Spent the afternoon at a monoprinting workshop today. Very different from the type of prints I normally produce.
The process is a lot more simple then I'm used to but thats not to say its easy to get results, as you have a lot less control over how your print will turn out.
I started off creating this print of Willow Field Tower using a couple of techniques giving some interesting results. As you can see my registration is a bit off leaving a huge chunk missing from the roof
This print i made is a scene from the workshop where Ellen is inking up a plate with a roller for one of the girls.
Was good fun and found Ellen to be a great teacher, I would definitely like to experiment with monoprint again in the future.
It was really good to meet other printers, and be inspired by their work. Such a wide range of styles and techniques.
I had to buy some handmade cards while I was there, especially after painstakingly designing and printing my own cards over the last month. I felt an increased sense of admiration for their work. It's actually the first bit of christmas shopping I've done this year.
Since printing my previous set of designs, Winter Wildlife, the opportunity has been put to me to have some of my work on sale in this years Christmas shop in Eastgate, Harlow.
So that has motivated me to create a new design to sit on the shelf along side my last set of cards.
I wanted to create something a bit more simple, a one colour print, and what would be better in the theme of christmas then a page full of penguins.

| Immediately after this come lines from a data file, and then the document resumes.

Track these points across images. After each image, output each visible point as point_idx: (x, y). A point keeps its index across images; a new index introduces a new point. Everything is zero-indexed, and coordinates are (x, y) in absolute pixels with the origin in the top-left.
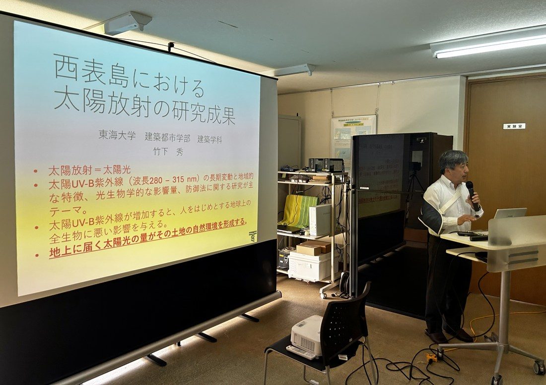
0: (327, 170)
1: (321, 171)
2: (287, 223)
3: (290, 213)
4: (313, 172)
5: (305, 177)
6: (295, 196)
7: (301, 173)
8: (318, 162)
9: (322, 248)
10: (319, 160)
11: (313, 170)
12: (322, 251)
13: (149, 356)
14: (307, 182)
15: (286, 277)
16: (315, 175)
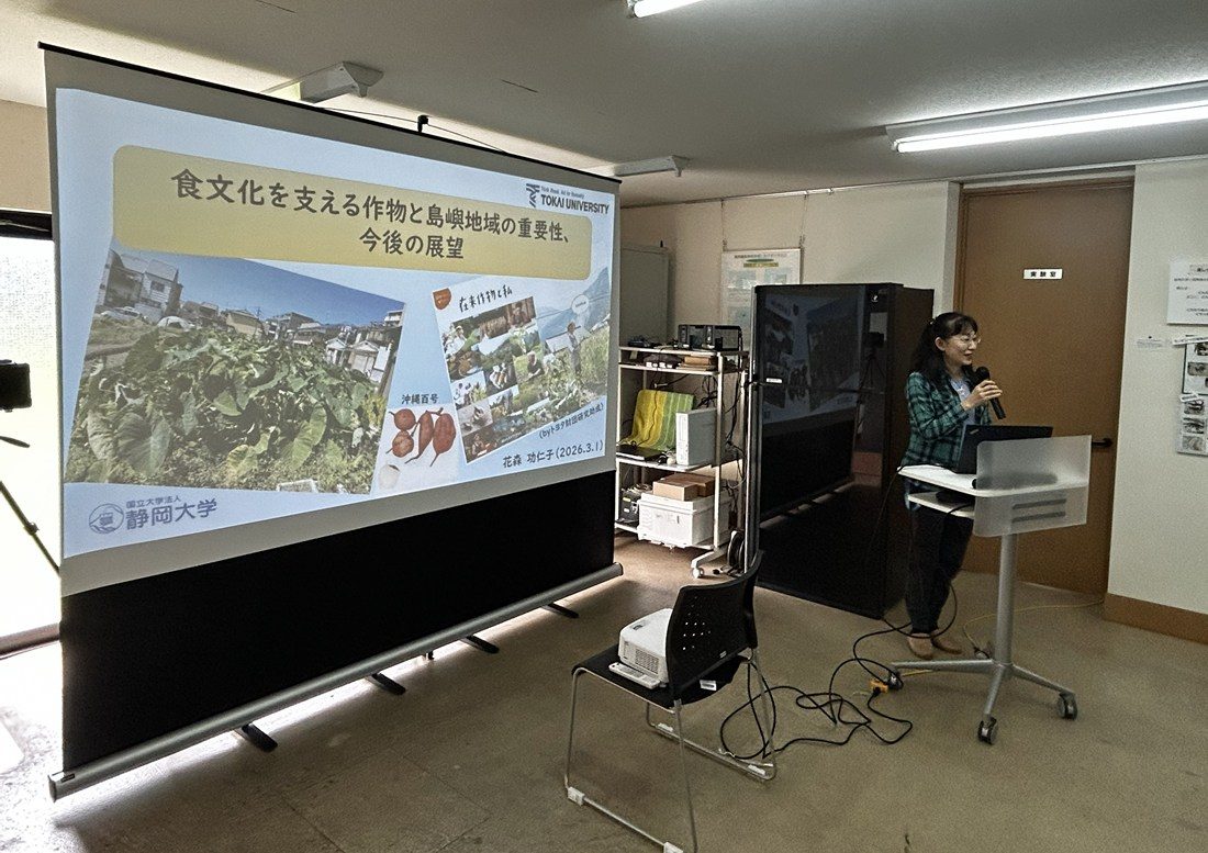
0: (711, 347)
1: (699, 347)
2: (637, 441)
3: (643, 424)
4: (686, 349)
5: (672, 359)
6: (653, 392)
7: (664, 351)
8: (693, 332)
9: (699, 488)
10: (697, 327)
11: (686, 346)
12: (698, 491)
13: (375, 676)
14: (674, 368)
15: (634, 538)
16: (689, 356)
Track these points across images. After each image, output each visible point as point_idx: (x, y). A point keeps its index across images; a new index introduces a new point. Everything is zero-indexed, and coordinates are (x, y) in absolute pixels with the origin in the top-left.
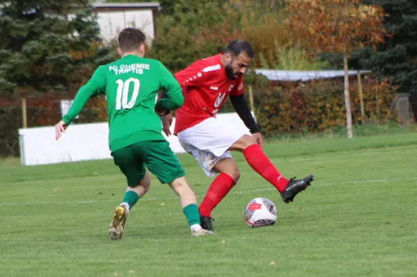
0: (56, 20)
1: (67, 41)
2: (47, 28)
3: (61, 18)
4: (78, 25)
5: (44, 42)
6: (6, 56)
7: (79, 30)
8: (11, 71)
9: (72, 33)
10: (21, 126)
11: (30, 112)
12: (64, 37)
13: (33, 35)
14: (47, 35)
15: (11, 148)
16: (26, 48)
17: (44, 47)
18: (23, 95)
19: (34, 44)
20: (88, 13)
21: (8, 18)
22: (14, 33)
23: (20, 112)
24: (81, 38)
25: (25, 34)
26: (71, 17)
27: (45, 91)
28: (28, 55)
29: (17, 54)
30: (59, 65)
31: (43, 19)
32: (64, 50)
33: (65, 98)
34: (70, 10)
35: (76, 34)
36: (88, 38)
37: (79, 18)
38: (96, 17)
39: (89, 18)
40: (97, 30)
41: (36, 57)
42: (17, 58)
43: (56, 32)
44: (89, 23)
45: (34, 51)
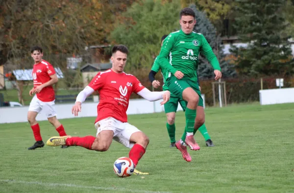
0: (275, 47)
1: (279, 56)
2: (271, 50)
3: (277, 46)
4: (284, 49)
5: (270, 56)
6: (255, 61)
7: (284, 51)
8: (257, 67)
9: (281, 52)
10: (260, 89)
11: (264, 84)
12: (278, 54)
13: (265, 53)
14: (271, 53)
15: (257, 98)
16: (262, 58)
17: (270, 58)
18: (261, 77)
19: (266, 57)
20: (288, 44)
21: (255, 46)
22: (258, 53)
23: (260, 83)
24: (285, 55)
25: (263, 53)
26: (281, 46)
27: (270, 75)
28: (263, 61)
29: (259, 61)
30: (276, 65)
31: (269, 46)
32: (278, 59)
33: (278, 78)
34: (280, 43)
35: (283, 53)
36: (287, 54)
37: (284, 46)
38: (291, 46)
39: (288, 47)
40: (291, 51)
41: (267, 62)
42: (259, 62)
43: (275, 52)
44: (288, 48)
45: (266, 60)
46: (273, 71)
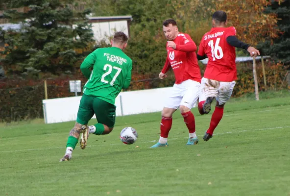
0: (65, 29)
1: (72, 42)
2: (59, 34)
3: (68, 27)
4: (79, 31)
5: (58, 43)
6: (34, 53)
7: (80, 35)
8: (37, 62)
9: (75, 36)
10: (44, 98)
11: (49, 89)
12: (70, 39)
13: (50, 38)
14: (59, 39)
15: (39, 113)
16: (45, 47)
17: (57, 46)
18: (44, 78)
19: (51, 44)
20: (86, 23)
21: (33, 28)
22: (38, 38)
23: (43, 89)
24: (82, 40)
25: (45, 38)
26: (75, 26)
27: (59, 75)
28: (47, 52)
29: (40, 51)
30: (68, 57)
31: (56, 28)
32: (70, 48)
33: (72, 79)
34: (73, 21)
35: (78, 37)
36: (86, 40)
37: (80, 27)
38: (91, 26)
39: (87, 27)
40: (92, 34)
41: (52, 53)
42: (40, 54)
43: (65, 36)
44: (86, 30)
45: (51, 49)
46: (64, 67)
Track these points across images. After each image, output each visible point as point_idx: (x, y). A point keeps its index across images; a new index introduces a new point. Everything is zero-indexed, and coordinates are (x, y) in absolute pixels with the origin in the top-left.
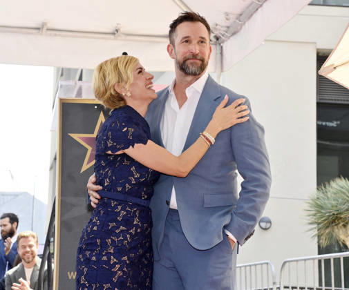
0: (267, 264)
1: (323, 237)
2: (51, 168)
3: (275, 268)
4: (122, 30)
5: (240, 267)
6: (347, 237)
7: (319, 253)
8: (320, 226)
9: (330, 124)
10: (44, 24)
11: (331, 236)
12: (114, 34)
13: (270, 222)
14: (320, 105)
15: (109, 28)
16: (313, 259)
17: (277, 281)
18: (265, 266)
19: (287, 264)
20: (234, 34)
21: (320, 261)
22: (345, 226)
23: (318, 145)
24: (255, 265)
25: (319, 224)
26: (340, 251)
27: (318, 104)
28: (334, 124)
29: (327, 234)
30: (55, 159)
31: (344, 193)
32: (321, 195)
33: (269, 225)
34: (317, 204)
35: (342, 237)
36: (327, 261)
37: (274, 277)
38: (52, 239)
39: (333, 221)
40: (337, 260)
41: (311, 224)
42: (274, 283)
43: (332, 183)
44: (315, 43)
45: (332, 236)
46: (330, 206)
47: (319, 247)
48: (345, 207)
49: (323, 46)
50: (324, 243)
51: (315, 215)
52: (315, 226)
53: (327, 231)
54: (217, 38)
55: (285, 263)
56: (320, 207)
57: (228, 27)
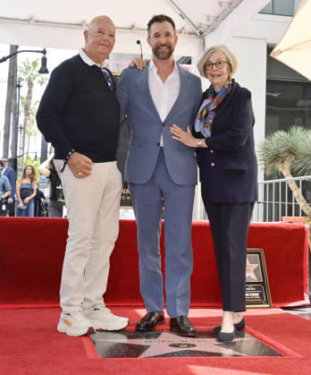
1: (268, 170)
4: (136, 26)
6: (283, 169)
8: (266, 162)
9: (274, 95)
10: (84, 22)
11: (273, 169)
12: (130, 29)
14: (269, 82)
15: (128, 24)
20: (212, 30)
21: (265, 185)
22: (282, 162)
23: (267, 109)
25: (265, 160)
26: (279, 178)
27: (268, 81)
28: (276, 95)
29: (271, 167)
31: (283, 141)
32: (268, 141)
34: (265, 147)
35: (281, 169)
36: (271, 185)
39: (275, 159)
40: (277, 184)
44: (265, 39)
46: (273, 149)
47: (265, 176)
48: (283, 150)
49: (271, 41)
50: (268, 173)
53: (271, 165)
54: (201, 33)
56: (267, 149)
57: (209, 26)
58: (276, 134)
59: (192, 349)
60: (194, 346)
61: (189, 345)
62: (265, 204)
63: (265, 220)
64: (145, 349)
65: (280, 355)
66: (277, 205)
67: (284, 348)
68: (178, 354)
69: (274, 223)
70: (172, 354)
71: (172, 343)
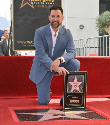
0: (82, 39)
1: (101, 31)
2: (11, 9)
3: (85, 41)
5: (75, 41)
6: (108, 30)
7: (99, 36)
8: (100, 27)
13: (83, 26)
16: (97, 37)
17: (85, 45)
18: (81, 40)
19: (89, 39)
21: (99, 38)
22: (108, 27)
24: (78, 40)
25: (99, 26)
29: (102, 30)
30: (12, 5)
31: (108, 16)
32: (101, 17)
33: (83, 27)
34: (99, 20)
35: (107, 30)
36: (102, 38)
37: (84, 44)
38: (12, 32)
39: (104, 25)
40: (105, 38)
41: (97, 26)
42: (84, 46)
43: (104, 12)
45: (104, 30)
46: (103, 20)
47: (99, 34)
48: (108, 21)
50: (101, 33)
51: (98, 23)
52: (98, 27)
53: (102, 29)
55: (88, 39)
58: (105, 13)
59: (63, 117)
60: (65, 115)
61: (62, 115)
62: (99, 48)
63: (99, 55)
64: (42, 117)
65: (106, 119)
66: (105, 48)
67: (108, 116)
68: (57, 119)
69: (103, 56)
70: (54, 119)
71: (54, 114)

Rather then just having cards stocked in the shop, my aim was to create A5 note/sketch books and a larger artprint too.
The process of printing often generates off cuts and misprints, so rather then throwing them away I decided to print on my off-cuts and cut up my misprints leaving me with loads of little squares of print, which I then turned into gift tags and greeting cards.
The shop opens on the 15th of December in Eastgate Gallery, Harlow.
On the 6th of November I attended the private view of a very inspiring exhibition at the Gibberd Gallery called Xenotopia. I left feeling very excited by all the pieces I could relate to, and quite confused by some of those pieces that I couldn't quite understand.
Today I returned to Xenotopia for a 'Walk and Talk' with the curator Louise Clarke. This gave me, along with many others who attended, the opportunity to see the artworks again. This time with a guided tour explaining the idea behind the exhibition, along with information about some of the pieces on display, and the artists who created them.
And now it all makes sense
The evening was very insightful, with a relaxed atmosphere, giving us all the chance to ask questions about the exhibition. I would strongly advise any one interested in art and print to check out Xenotopia before the 17th of December.
Staple Tye is a very interesting place with some amazing architecture. Unfortunately the original shopping centre of Staple Tye was demolished back in the 1990's, which I remember well as a young lad growing up in the area seeing all the big diggers and construction vehicles. The current shopping centre built in its place is sadly a very unexciting feature of Harlow in comparison.
Luckily most of the original council estates remain, and as I walk across the estates of staple tie, I am left in awe at Gibberd and his team of architects, for there stunning use of diverse shape and form in the structures they've designed, and in the way in which they have arranged them. I'm not just walking along a straight road beside a row of houses but down cul-de-sacs though alleyways and cut throughs, each area so unique from the last giving that sense of adventure and curiosity as to what I'll find around the corner.
Brockles Mead, Harlow.
Derelict flats - Wissants, Harlow.
Chinese Community Centre, Maunds Hatch, Harlow.
I had a great day walking around the estates many of which I haven't been since I was about 13, I feel asthough I have barely touched the surface of Staple Tye though, so many more inspireing sights too sketch, I'll have to return another day to cover it again in more detail.